At age 18, he went to a church where he “saw in people’s eyes a God that my parents did not tell me about,” and he wanted the freedom and the life they displayed.  

“I want to say change is possible, and people like me do exist,” he noted.  

“Not only can Jesus change one’s orientation,” added Christopher, “He can also heal you of trauma.”  

Greg Quinlan:  Former homosexual, who was the object of his father’s rage when he was a child.  

“I was eight years old, and my dad was working on a car in the driveway.  He was about to explode and I knew I was going to be the target of his venom.”

“You hate me, don’t you?” said Greg to his dad.  “He looked back at me as he took the Lord’s name in vain and said, ‘yes, I hate you.’”  

At age ten, “Hugh Heffner was my first molester,” said Greg, because he was introduced to Playboy pornography, and he soon became sexually active with neighborhood boys.

Years later, after Greg’s dad finally told him, “I love you,” while on his deathbed, Greg forgave him. “That’s when the same-sex attraction started to wane.” 

“There are so many people trapped in homosexuality that want out, said Greg.  “And standing right here on this stage, is proof that homosexuality doesn’t have to last a lifetime.”

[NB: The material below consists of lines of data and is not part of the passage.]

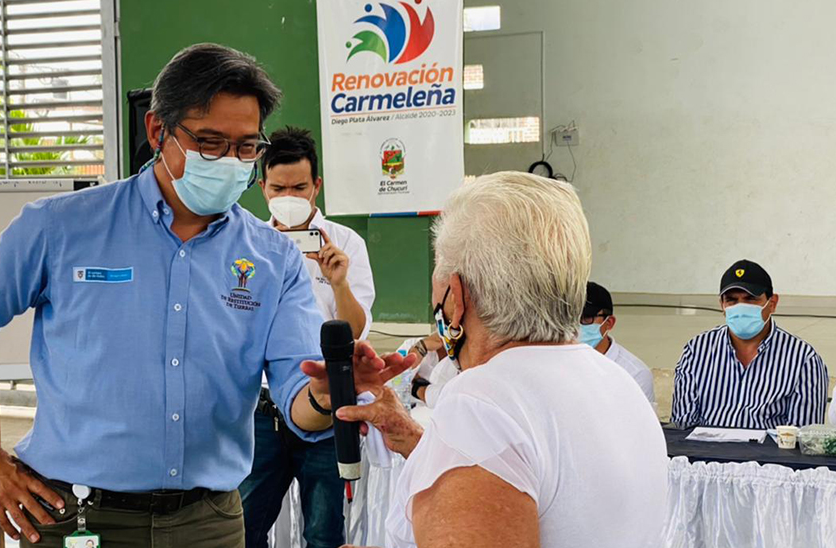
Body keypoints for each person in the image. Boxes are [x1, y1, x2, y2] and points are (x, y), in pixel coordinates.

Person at [0, 43, 412, 548]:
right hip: (72, 516)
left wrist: (326, 394)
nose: (229, 162)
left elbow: (296, 398)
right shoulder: (62, 228)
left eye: (246, 147)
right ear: (158, 131)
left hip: (209, 524)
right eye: (210, 142)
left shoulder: (275, 259)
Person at [340, 172, 668, 548]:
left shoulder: (481, 402)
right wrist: (418, 441)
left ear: (456, 298)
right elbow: (542, 487)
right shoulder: (615, 381)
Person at [240, 126, 376, 548]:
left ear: (317, 186)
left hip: (326, 407)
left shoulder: (346, 243)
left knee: (323, 531)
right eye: (279, 187)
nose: (290, 196)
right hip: (261, 411)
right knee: (244, 526)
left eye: (300, 186)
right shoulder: (247, 245)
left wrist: (338, 282)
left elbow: (354, 332)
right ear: (262, 187)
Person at [672, 259, 828, 429]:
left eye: (750, 299)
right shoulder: (697, 351)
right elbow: (682, 428)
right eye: (731, 300)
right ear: (722, 305)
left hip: (768, 455)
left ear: (772, 303)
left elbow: (804, 438)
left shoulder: (803, 359)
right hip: (706, 454)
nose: (740, 307)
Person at [578, 281, 656, 407]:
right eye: (570, 317)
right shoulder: (555, 363)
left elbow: (639, 424)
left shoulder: (634, 373)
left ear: (609, 323)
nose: (576, 325)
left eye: (586, 318)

“Ex-gays, formers, ex-trans” all “prove that change is possible,” he added.  

Jason Maxwell:  Former homosexual.  

“Having been sexually abused at a very young age,” said Jason, “it caused me to have a very distorted view on love, relationships, and sexuality.”  

Although as an adult Jason found some measure of happiness in an 11-year homosexual partnership, God touched his life, and he was instantly delivered from his same-sex attraction. 

“I now stand before you as the proud father of three beautiful children and the proud husband of a loving wife,” he said.  

“Overcomers exist,” declared James.  

Ken Williams:  A former homosexual, married father of four, cofounder of Changed.

“Governors think that they know better than I do how I should identify sexually,” observed Ken.  

“Apparently, we’re inappropriate,” said Ken, referring to the groups of former LGBTQ individuals standing on the stage with him.  “It’s OK for everyone else to choose their sexual identity, but not us.”

Turning his attention to members of congress, Ken said, “With all due respect, what gives you the right to decide what I would like to pursue with my sexuality?  Why in the world would you or someone with a gavel decide what therapy I should or should not be able to get?”

“You can decide whatever you want, but make no mistake:  Nobody is going to make my decisions for me,” declared Ken, “and we’re not going away.” 

“I’m standing up not for myself,” he said, “I’m standing up for seventeen-year-olds out there who are being told ridiculous things.”  

“What about the 17-year-old boy who now is having his ability to get therapy taken away?” or the 7-year-old boy who is being told he’s “actually a girl?” he wondered.    

“Who is running this country?” asked Ken.  “I submit it shouldn’t be an ideology and it shouldn’t be a small group of people telling us what everyone should believe.”  

“God is on the throne, He changes people’s lives,” he proclaimed, “and America, you would be well advised to hold on to your liberties.”